** Records shown **
-=-=-

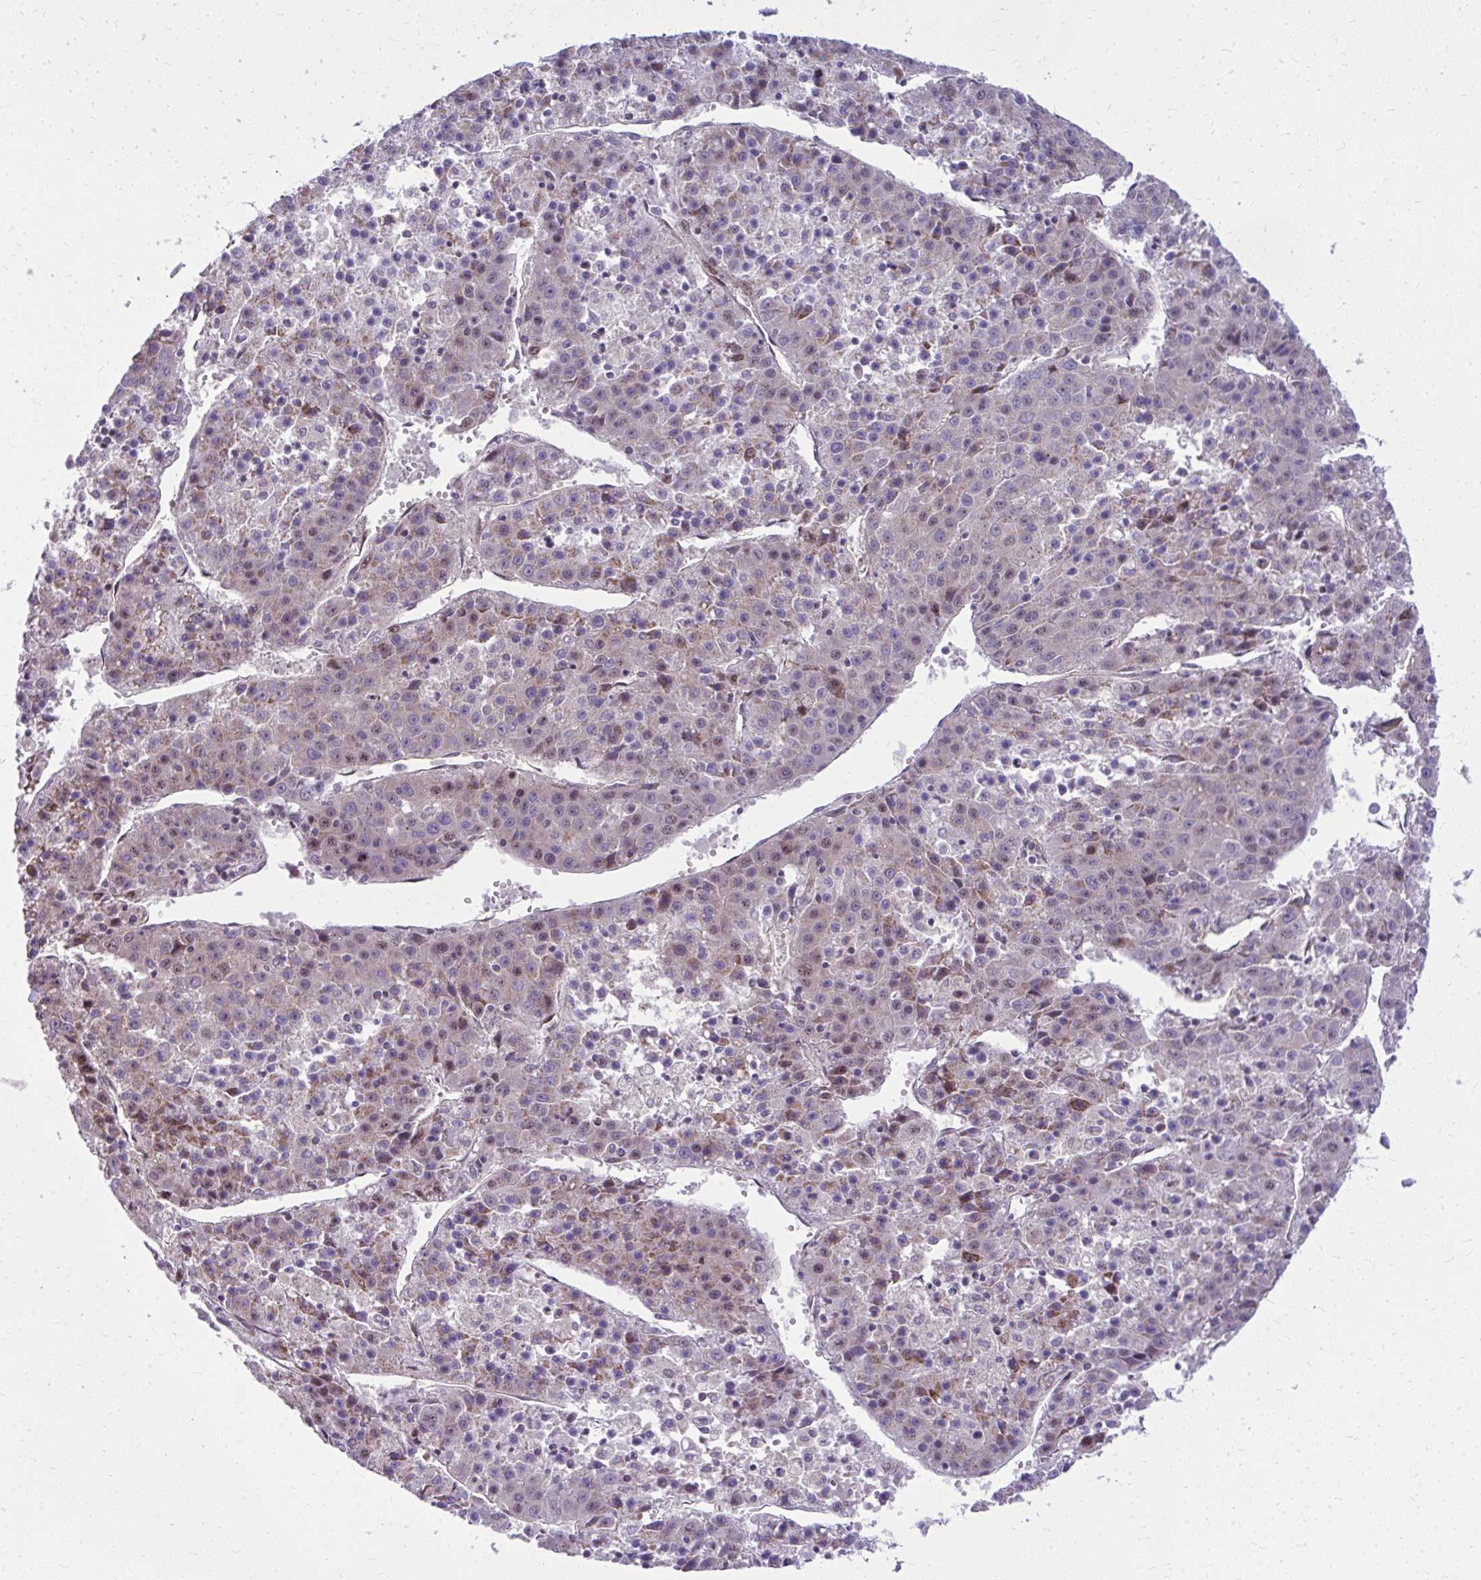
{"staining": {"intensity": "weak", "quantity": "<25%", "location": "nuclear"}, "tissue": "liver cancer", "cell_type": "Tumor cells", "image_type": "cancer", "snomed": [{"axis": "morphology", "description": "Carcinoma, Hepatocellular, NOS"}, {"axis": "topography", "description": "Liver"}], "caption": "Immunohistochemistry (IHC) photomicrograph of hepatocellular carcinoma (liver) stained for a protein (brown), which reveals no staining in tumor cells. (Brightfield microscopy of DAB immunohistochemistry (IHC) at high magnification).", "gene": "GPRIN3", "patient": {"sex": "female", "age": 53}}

-=-=-

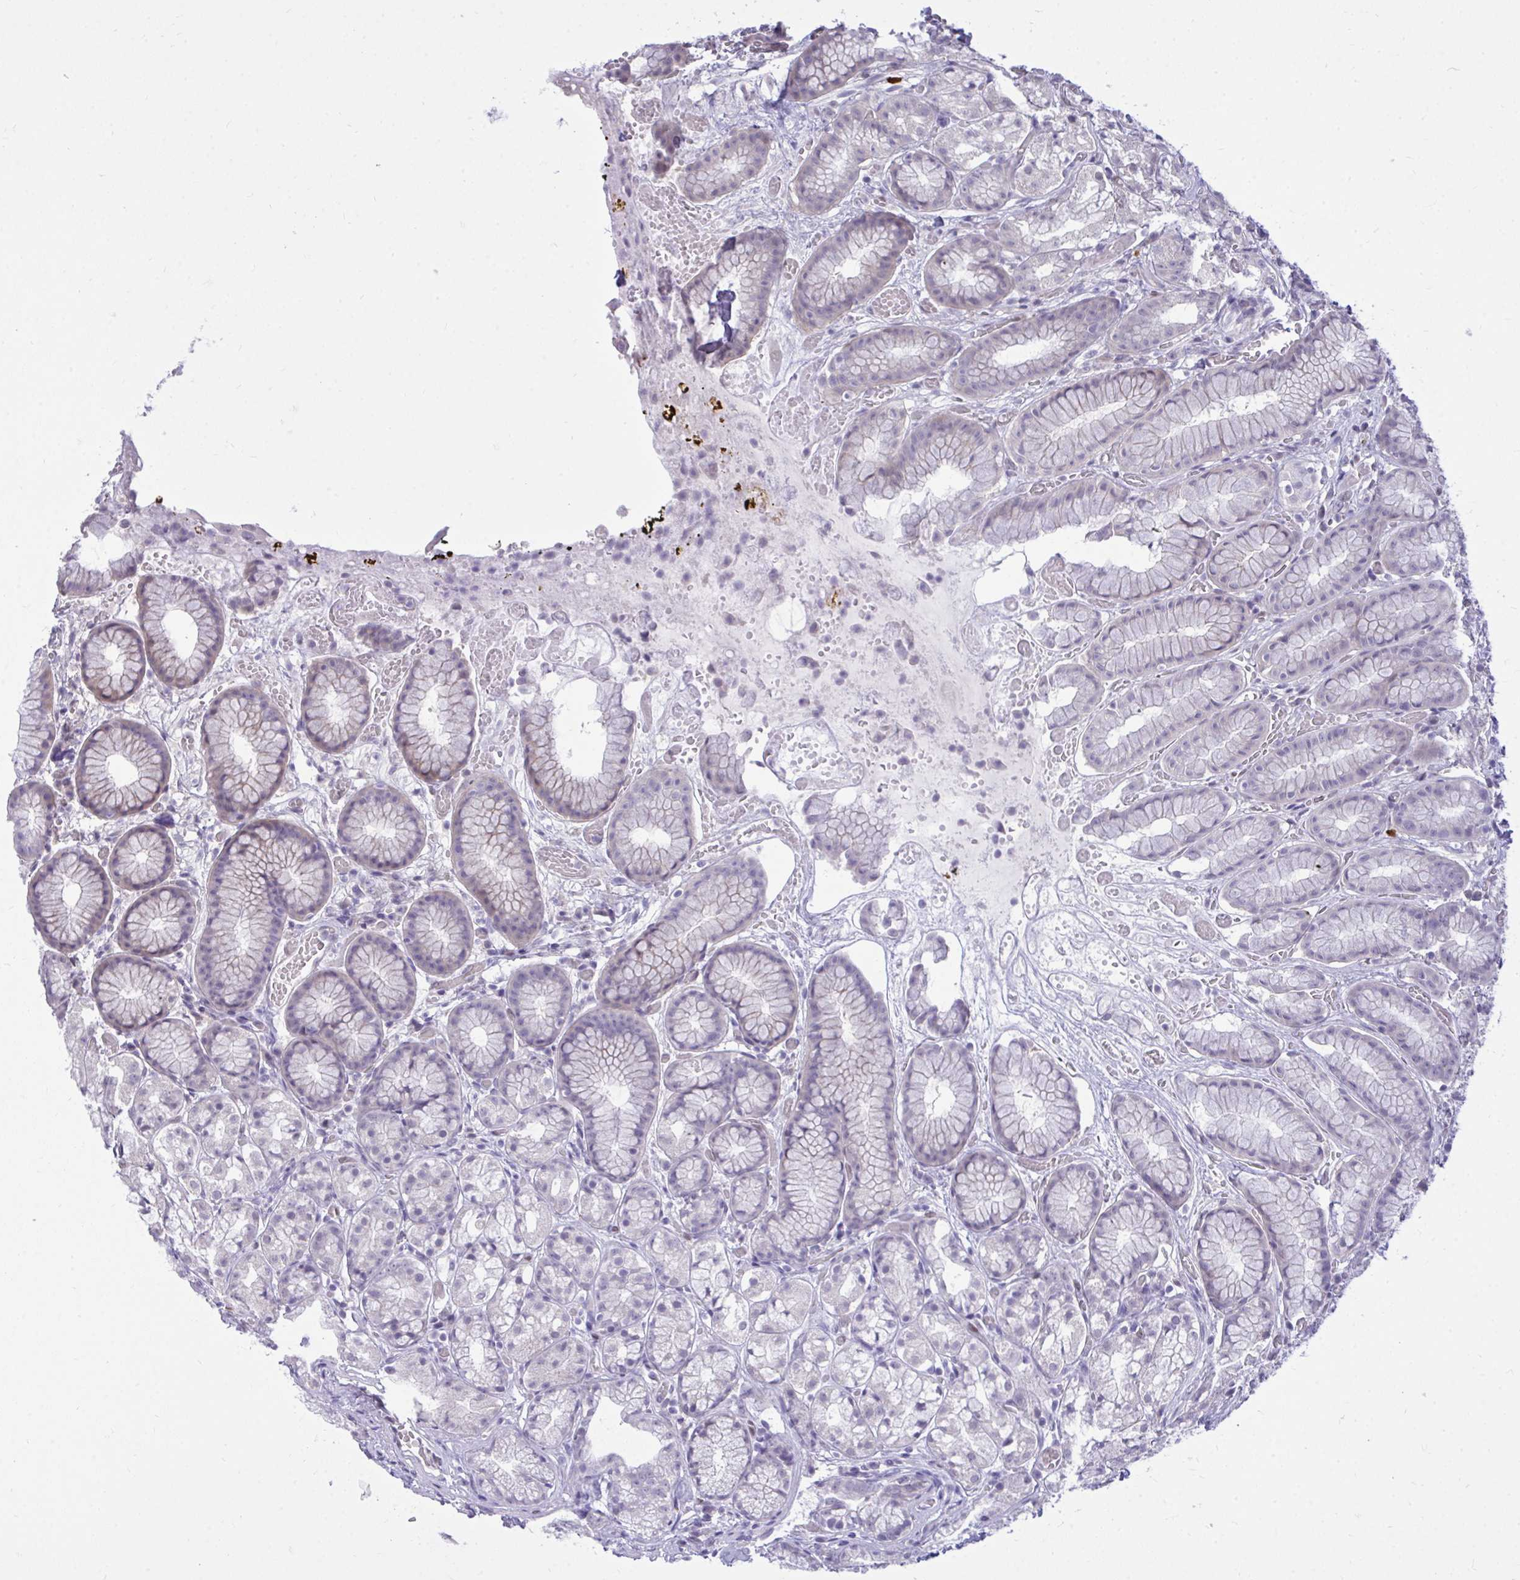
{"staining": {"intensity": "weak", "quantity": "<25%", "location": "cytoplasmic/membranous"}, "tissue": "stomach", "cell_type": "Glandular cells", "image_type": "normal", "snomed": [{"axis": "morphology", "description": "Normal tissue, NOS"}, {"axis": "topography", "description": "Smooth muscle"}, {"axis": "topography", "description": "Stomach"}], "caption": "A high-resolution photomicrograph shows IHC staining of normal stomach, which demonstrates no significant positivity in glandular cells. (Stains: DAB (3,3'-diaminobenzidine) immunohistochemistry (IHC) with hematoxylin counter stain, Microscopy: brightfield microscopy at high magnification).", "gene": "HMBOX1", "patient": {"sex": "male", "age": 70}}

-=-=-

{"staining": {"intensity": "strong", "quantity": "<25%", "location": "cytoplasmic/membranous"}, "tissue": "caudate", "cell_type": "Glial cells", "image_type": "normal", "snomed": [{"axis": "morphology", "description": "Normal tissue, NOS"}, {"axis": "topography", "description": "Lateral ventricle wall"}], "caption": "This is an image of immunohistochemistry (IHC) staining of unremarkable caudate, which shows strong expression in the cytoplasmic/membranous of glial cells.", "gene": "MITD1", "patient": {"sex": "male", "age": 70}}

-=-=-

** The task **
Copy each line above containing the string "shows".

** Exercise result **
{"staining": {"intensity": "weak", "quantity": "<25%", "location": "cytoplasmic/membranous"}, "tissue": "stomach", "cell_type": "Glandular cells", "image_type": "normal", "snomed": [{"axis": "morphology", "description": "Normal tissue, NOS"}, {"axis": "topography", "description": "Smooth muscle"}, {"axis": "topography", "description": "Stomach"}], "caption": "A high-resolution photomicrograph shows IHC staining of normal stomach, which demonstrates no significant positivity in glandular cells. (Stains: DAB (3,3'-diaminobenzidine) immunohistochemistry (IHC) with hematoxylin counter stain, Microscopy: brightfield microscopy at high magnification).", "gene": "HMBOX1", "patient": {"sex": "male", "age": 70}}
{"staining": {"intensity": "strong", "quantity": "<25%", "location": "cytoplasmic/membranous"}, "tissue": "caudate", "cell_type": "Glial cells", "image_type": "normal", "snomed": [{"axis": "morphology", "description": "Normal tissue, NOS"}, {"axis": "topography", "description": "Lateral ventricle wall"}], "caption": "This is an image of immunohistochemistry (IHC) staining of unremarkable caudate, which shows strong expression in the cytoplasmic/membranous of glial cells.", "gene": "MITD1", "patient": {"sex": "male", "age": 70}}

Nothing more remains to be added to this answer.